*** Extracted text

Fracturing Technique. To maximize the stimulation treatment, a technique that would maximize fracture half-length, but would attempt to limit the height growth, would be optimal for this formation. The potential for uncontrolled height growth would most likely accompany a conventional crosslinked-gel fracture treatment, so a hybrid fracturing technique or an HRWF has appeal. A hybrid fracture, in this application, refers to the use of a linear pad stage, whereas the proppant-carrier fluid is a fully crosslinked polymer gel. An HRWF refers to treatment using water and friction reducer; proppant-carrying capacity highly depends on the pumping rate and is not considered to be a significant contributor to flow conductivity.

******
*** Data section

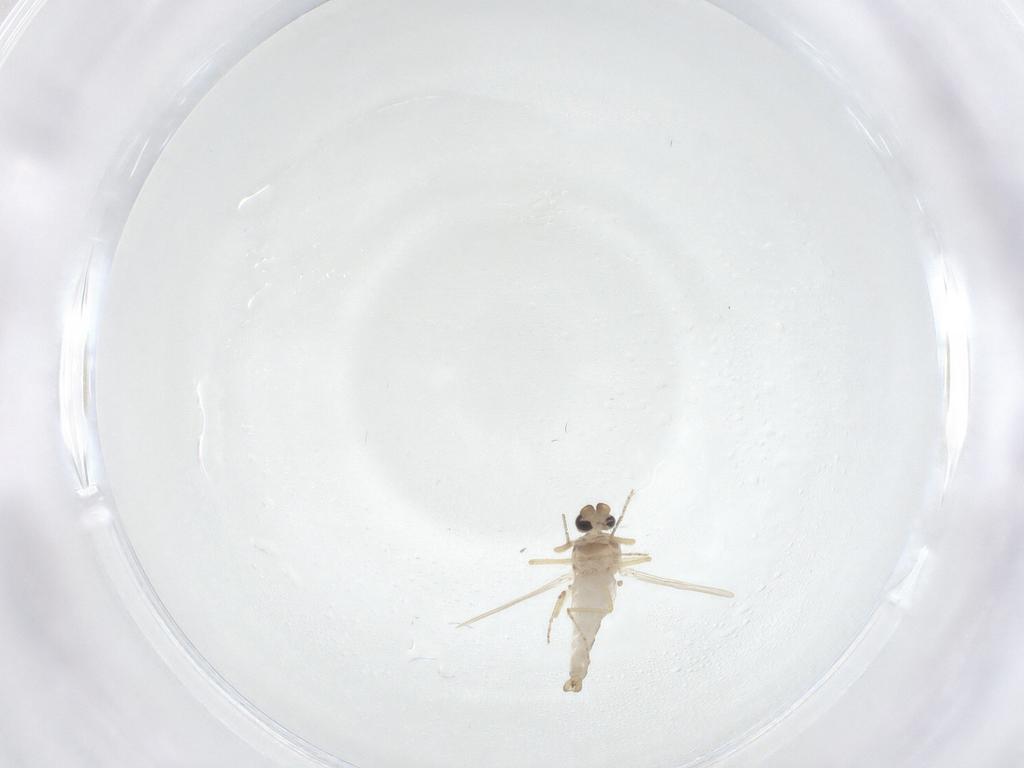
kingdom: Animalia
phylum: Arthropoda
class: Insecta
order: Diptera
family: Ceratopogonidae
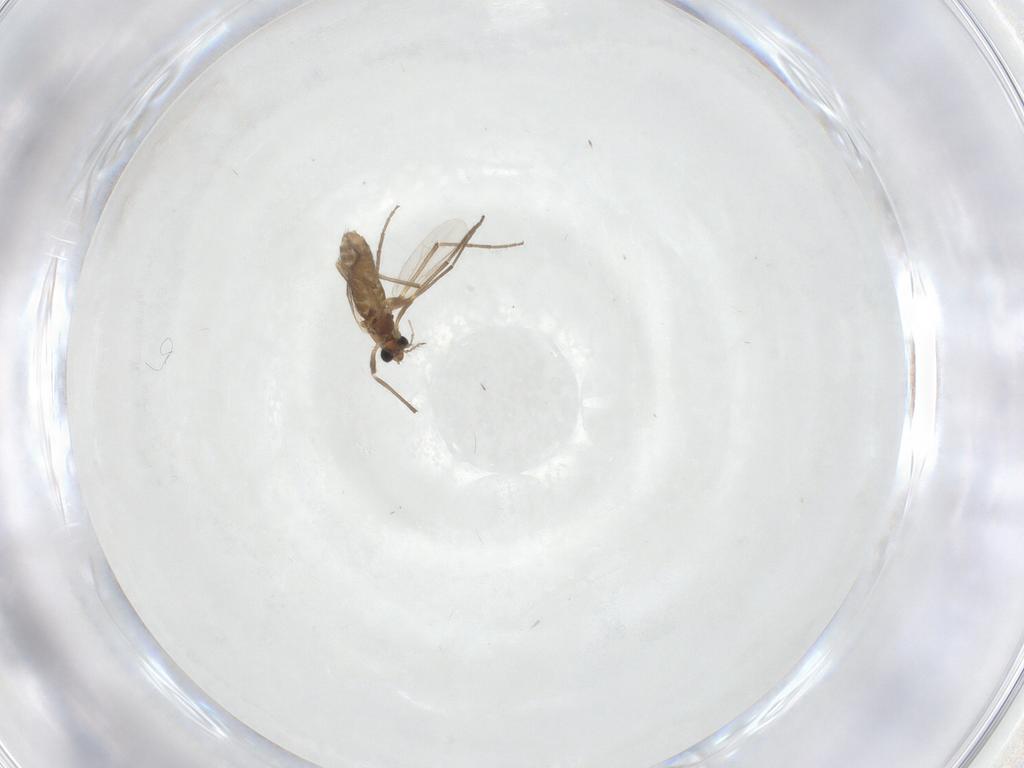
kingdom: Animalia
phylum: Arthropoda
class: Insecta
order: Diptera
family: Chironomidae
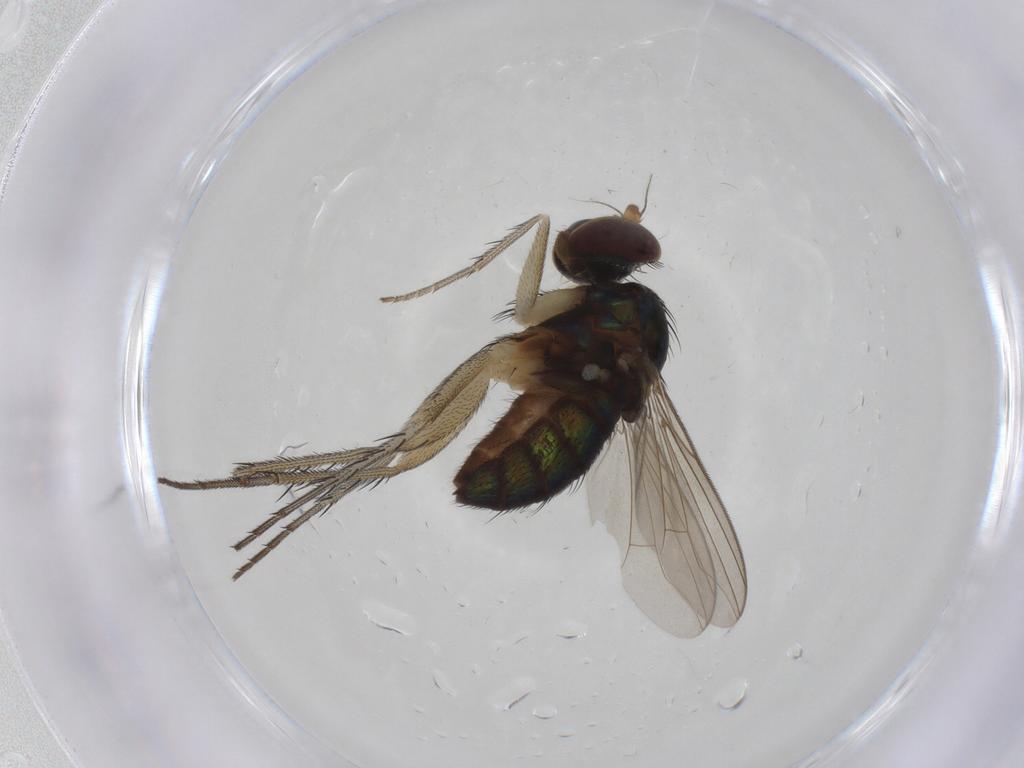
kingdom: Animalia
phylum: Arthropoda
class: Insecta
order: Diptera
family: Dolichopodidae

******

» **Study questions**
- A) Rewrite everything in the fracturing-technique passage from "Fracturing Technique. To" down to "to flow conductivity.", changing "formation" to "reservoir".
- B) Carry on the passage about fracturing technique from its last sentence.

» **Task results**
- A)
Fracturing Technique. To maximize the stimulation treatment, a technique that would maximize fracture half-length, but would attempt to limit the height growth, would be optimal for this reservoir. The potential for uncontrolled height growth would most likely accompany a conventional crosslinked-gel fracture treatment, so a hybrid fracturing technique or an HRWF has appeal. A hybrid fracture, in this application, refers to the use of a linear pad stage, whereas the proppant-carrier fluid is a fully crosslinked polymer gel. An HRWF refers to treatment using water and friction reducer; proppant-carrying capacity highly depends on the pumping rate and is not considered to be a significant contributor to flow conductivity.

- B)
There were six fracture treatments performed along the horizontal wellbore: one using a crosslink-gel fracture (Stage 1), one using a hybrid technique (Stage 5), and the rest using HRWF technology (Stages 2 through 4 and Stage 6). From a production standpoint, the HRWFs performed significantly better than the crosslinked-gel fractures, producing 12 MMscf/D vs. 0.5 MMscf/D.
Treatment Volume. Measuring proppant volume per net pay zone could give an indication of fracture conductivity. In the KZN-FH2 horizontal well, which has the same formation properties along the majority of the horizontal wellbore, sensitivity to proppant volume can be compared between Stage 2 and Stage 3 fractures. Stage 2 was treated with 287,600 lbm of proppant, while Stage 3 received 196,600 lbm of proppant. Both were stimulated with an HRWF technique. Following a commingled-flow test, multiphase production logging showed that there was no additional production achieved by using larger proppant mass. Stage 3 did have many more clusters of natural fractures to target, as well as the interval with 50 bbl of mud lost while drilling. Furthermore, Stage 6 produced approximately the same gas rate as Stage 2 despite having zero proppant used throughout the job.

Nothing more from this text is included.